En lo que podría ser el primer tercio de Drive My Car, Yusuke Kafuku, un actor y director teatral, se enfrenta en silencio a la última infidelidad de su mujer. Aunque desde la primera secuencia se nos presenta una relación límpida, en cuanto diálogo y sexo, el engaño saca a la luz una prudencia que evita la afrenta y protege una vida en común marcada por la pérdida de una hija. Cuando la mujer de Kafuku muere por un derrame cerebral, las palabras nunca dichas pierden su designio y el mutismo elegido deja de ser una elección para convertirse en una atadura eterna. Cierra ese acto una escena de hundimiento sobre las tablas, con Chejov en las partituras y la sombra inmutable de su esposa en cada pensamiento. En ese momento del filme, unos cuarenta minutos después del primer contraluz, maravilla, entran los créditos de entrada, y lo que parecía haber sido el primer acto de algo inmenso —una auténtica genialidad que funcionaría como toda una obra en sí misma— ha resultado ser el prólogo de algo inabarcable, profundo, hermoso y decisivo.

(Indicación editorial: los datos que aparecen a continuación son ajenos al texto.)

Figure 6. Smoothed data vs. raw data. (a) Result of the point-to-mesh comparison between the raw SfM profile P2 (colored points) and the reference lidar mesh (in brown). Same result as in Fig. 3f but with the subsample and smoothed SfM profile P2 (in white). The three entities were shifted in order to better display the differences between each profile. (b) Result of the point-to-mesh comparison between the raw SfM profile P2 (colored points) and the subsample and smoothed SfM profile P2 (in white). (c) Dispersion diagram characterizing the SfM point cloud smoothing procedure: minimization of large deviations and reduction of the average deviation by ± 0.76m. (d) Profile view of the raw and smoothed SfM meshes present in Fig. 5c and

Las restantes dos horas y veinte, dos años después del suceso referido, quien haya tenido la suerte de quedar apresado al encanto del proemio, se involucrará en un ensayo (literal) de lo que significan las palabras cuando los dialogantes comparten lecciones vitales. Kafuku se transferirá a Hiroshima a participar de su reconstrucción y a dirigir el montaje de Tío Vania, la obra de Chejov que representaba cuando enviudó. Los administradores del encargo, además, le obligarán a tener una chófer para que conduzca su coche en los traslados de casa al ensayo. En ese vehínculo (neologismo) los vocablos y los silencios de los dos protagonistas transitarán por el espacio y por el tiempo. Soberbio el libreto que Ryûsuke Hamaguchi y Takamasa Oe han extraído del relato homónimo de Murakami con el escrito de Antón Chejov, nada caprichoso, en el ambiente. Todo encaja: texto, contexto, interpretaciones e imágenes.

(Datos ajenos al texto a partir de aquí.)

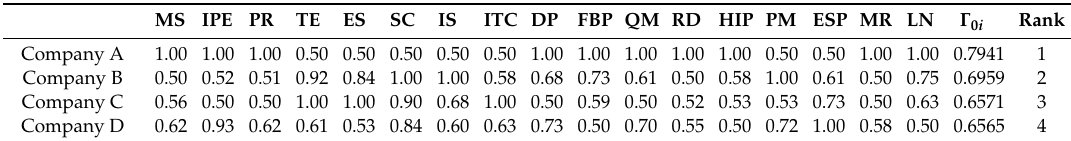
Table 4. Summaries of the resultant relational coe ffi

Cuando sales de una película de tres horas deseando volverla a ver, supongo que es que ha impactado. La descomunal intención en cada línea de diálogo y ningún plano gratuito en tanto metraje me suponen algo tan complejo y escrupuloso como ese bárbaro guion que pide Oscar y asignatura de escuela. Una película, Drive My Car, que, seguro, será difícil de superar.